Goal of the exercise:
The reply should hold every line of the data, unchanged and complete.

Information shown:

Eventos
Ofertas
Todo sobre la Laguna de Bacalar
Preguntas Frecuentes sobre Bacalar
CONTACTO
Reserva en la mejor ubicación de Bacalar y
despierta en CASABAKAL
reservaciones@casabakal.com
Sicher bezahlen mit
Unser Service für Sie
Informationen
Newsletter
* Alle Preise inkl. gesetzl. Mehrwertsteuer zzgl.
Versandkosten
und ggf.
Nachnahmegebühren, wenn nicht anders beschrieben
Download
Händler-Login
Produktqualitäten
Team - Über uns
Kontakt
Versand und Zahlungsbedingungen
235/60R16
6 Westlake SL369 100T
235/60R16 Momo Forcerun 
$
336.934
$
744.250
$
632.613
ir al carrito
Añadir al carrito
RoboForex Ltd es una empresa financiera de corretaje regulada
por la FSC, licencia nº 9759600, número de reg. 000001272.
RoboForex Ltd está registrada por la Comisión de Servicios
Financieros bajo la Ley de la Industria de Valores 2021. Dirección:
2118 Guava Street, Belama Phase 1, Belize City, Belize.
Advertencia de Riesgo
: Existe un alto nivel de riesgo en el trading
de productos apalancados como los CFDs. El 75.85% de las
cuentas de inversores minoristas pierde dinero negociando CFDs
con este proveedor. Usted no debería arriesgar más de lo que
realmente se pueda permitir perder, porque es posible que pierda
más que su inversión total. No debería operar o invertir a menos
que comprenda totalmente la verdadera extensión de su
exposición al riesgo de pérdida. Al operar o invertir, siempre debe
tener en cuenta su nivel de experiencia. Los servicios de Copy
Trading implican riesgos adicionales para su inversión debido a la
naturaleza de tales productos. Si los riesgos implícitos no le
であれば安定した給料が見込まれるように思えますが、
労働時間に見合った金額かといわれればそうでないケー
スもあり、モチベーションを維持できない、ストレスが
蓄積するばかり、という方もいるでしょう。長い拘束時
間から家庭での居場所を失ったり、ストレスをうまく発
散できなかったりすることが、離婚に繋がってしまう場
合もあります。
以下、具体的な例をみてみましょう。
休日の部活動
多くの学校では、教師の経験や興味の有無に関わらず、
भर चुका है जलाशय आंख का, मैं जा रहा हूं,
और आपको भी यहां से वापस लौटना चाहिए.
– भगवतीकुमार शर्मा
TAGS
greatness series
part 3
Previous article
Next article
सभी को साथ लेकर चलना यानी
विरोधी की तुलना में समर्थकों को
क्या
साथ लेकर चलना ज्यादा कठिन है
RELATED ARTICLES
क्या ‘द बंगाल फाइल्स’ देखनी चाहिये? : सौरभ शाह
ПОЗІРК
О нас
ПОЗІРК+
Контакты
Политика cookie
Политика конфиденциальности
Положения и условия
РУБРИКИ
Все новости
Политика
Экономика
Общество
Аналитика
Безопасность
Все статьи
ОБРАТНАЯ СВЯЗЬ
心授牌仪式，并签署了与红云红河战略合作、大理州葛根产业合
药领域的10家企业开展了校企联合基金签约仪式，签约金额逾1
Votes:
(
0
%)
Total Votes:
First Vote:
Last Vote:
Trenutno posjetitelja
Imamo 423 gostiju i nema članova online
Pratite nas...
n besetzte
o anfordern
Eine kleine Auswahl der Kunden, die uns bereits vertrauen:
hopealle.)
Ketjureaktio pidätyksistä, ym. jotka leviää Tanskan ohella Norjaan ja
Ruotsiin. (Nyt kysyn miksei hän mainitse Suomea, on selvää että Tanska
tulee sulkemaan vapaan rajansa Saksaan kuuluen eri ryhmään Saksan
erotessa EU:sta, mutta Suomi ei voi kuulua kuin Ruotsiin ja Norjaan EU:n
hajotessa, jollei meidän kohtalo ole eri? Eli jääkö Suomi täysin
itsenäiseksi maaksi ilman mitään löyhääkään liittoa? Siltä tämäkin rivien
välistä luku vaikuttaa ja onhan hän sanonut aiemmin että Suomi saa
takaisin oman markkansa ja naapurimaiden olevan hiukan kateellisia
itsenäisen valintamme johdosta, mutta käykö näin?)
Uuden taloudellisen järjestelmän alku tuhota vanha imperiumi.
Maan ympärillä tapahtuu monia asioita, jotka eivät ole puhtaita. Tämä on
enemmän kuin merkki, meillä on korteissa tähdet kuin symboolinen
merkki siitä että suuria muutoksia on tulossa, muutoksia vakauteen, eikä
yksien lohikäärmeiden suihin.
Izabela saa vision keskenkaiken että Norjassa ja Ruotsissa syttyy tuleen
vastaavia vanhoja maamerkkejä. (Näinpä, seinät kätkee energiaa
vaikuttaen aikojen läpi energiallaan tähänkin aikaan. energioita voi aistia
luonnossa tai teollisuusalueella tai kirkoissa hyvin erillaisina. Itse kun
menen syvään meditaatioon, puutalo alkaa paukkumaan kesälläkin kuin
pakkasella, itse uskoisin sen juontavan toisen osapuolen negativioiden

Output below:
Eventos
Ofertas
Todo sobre la Laguna de Bacalar
Preguntas Frecuentes sobre Bacalar
CONTACTO
Reserva en la mejor ubicación de Bacalar y
despierta en CASABAKAL
reservaciones@casabakal.com
Sicher bezahlen mit
Unser Service für Sie
Informationen
Newsletter
* Alle Preise inkl. gesetzl. Mehrwertsteuer zzgl.
Versandkosten
und ggf.
Nachnahmegebühren, wenn nicht anders beschrieben
Download
Händler-Login
Produktqualitäten
Team - Über uns
Kontakt
Versand und Zahlungsbedingungen
235/60R16
6 Westlake SL369 100T
235/60R16 Momo Forcerun 
$
336.934
$
744.250
$
632.613
ir al carrito
Añadir al carrito
RoboForex Ltd es una empresa financiera de corretaje regulada
por la FSC, licencia nº 9759600, número de reg. 000001272.
RoboForex Ltd está registrada por la Comisión de Servicios
Financieros bajo la Ley de la Industria de Valores 2021. Dirección:
2118 Guava Street, Belama Phase 1, Belize City, Belize.
Advertencia de Riesgo
: Existe un alto nivel de riesgo en el trading
de productos apalancados como los CFDs. El 75.85% de las
cuentas de inversores minoristas pierde dinero negociando CFDs
con este proveedor. Usted no debería arriesgar más de lo que
realmente se pueda permitir perder, porque es posible que pierda
más que su inversión total. No debería operar o invertir a menos
que comprenda totalmente la verdadera extensión de su
exposición al riesgo de pérdida. Al operar o invertir, siempre debe
tener en cuenta su nivel de experiencia. Los servicios de Copy
Trading implican riesgos adicionales para su inversión debido a la
naturaleza de tales productos. Si los riesgos implícitos no le
であれば安定した給料が見込まれるように思えますが、
労働時間に見合った金額かといわれればそうでないケー
スもあり、モチベーションを維持できない、ストレスが
蓄積するばかり、という方もいるでしょう。長い拘束時
間から家庭での居場所を失ったり、ストレスをうまく発
散できなかったりすることが、離婚に繋がってしまう場
合もあります。
以下、具体的な例をみてみましょう。
休日の部活動
多くの学校では、教師の経験や興味の有無に関わらず、
भर चुका है जलाशय आंख का, मैं जा रहा हूं,
और आपको भी यहां से वापस लौटना चाहिए.
– भगवतीकुमार शर्मा
TAGS
greatness series
part 3
Previous article
Next article
सभी को साथ लेकर चलना यानी
विरोधी की तुलना में समर्थकों को
क्या
साथ लेकर चलना ज्यादा कठिन है
RELATED ARTICLES
क्या ‘द बंगाल फाइल्स’ देखनी चाहिये? : सौरभ शाह
ПОЗІРК
О нас
ПОЗІРК+
Контакты
Политика cookie
Политика конфиденциальности
Положения и условия
РУБРИКИ
Все новости
Политика
Экономика
Общество
Аналитика
Безопасность
Все статьи
ОБРАТНАЯ СВЯЗЬ
心授牌仪式，并签署了与红云红河战略合作、大理州葛根产业合
药领域的10家企业开展了校企联合基金签约仪式，签约金额逾1
Votes:
(
0
%)
Total Votes:
First Vote:
Last Vote:
Trenutno posjetitelja
Imamo 423 gostiju i nema članova online
Pratite nas...
n besetzte
o anfordern
Eine kleine Auswahl der Kunden, die uns bereits vertrauen:
hopealle.)
Ketjureaktio pidätyksistä, ym. jotka leviää Tanskan ohella Norjaan ja
Ruotsiin. (Nyt kysyn miksei hän mainitse Suomea, on selvää että Tanska
tulee sulkemaan vapaan rajansa Saksaan kuuluen eri ryhmään Saksan
erotessa EU:sta, mutta Suomi ei voi kuulua kuin Ruotsiin ja Norjaan EU:n
hajotessa, jollei meidän kohtalo ole eri? Eli jääkö Suomi täysin
itsenäiseksi maaksi ilman mitään löyhääkään liittoa? Siltä tämäkin rivien
välistä luku vaikuttaa ja onhan hän sanonut aiemmin että Suomi saa
takaisin oman markkansa ja naapurimaiden olevan hiukan kateellisia
itsenäisen valintamme johdosta, mutta käykö näin?)
Uuden taloudellisen järjestelmän alku tuhota vanha imperiumi.
Maan ympärillä tapahtuu monia asioita, jotka eivät ole puhtaita. Tämä on
enemmän kuin merkki, meillä on korteissa tähdet kuin symboolinen
merkki siitä että suuria muutoksia on tulossa, muutoksia vakauteen, eikä
yksien lohikäärmeiden suihin.
Izabela saa vision keskenkaiken että Norjassa ja Ruotsissa syttyy tuleen
vastaavia vanhoja maamerkkejä. (Näinpä, seinät kätkee energiaa
vaikuttaen aikojen läpi energiallaan tähänkin aikaan. energioita voi aistia
luonnossa tai teollisuusalueella tai kirkoissa hyvin erillaisina. Itse kun
menen syvään meditaatioon, puutalo alkaa paukkumaan kesälläkin kuin
pakkasella, itse uskoisin sen juontavan toisen osapuolen negativioiden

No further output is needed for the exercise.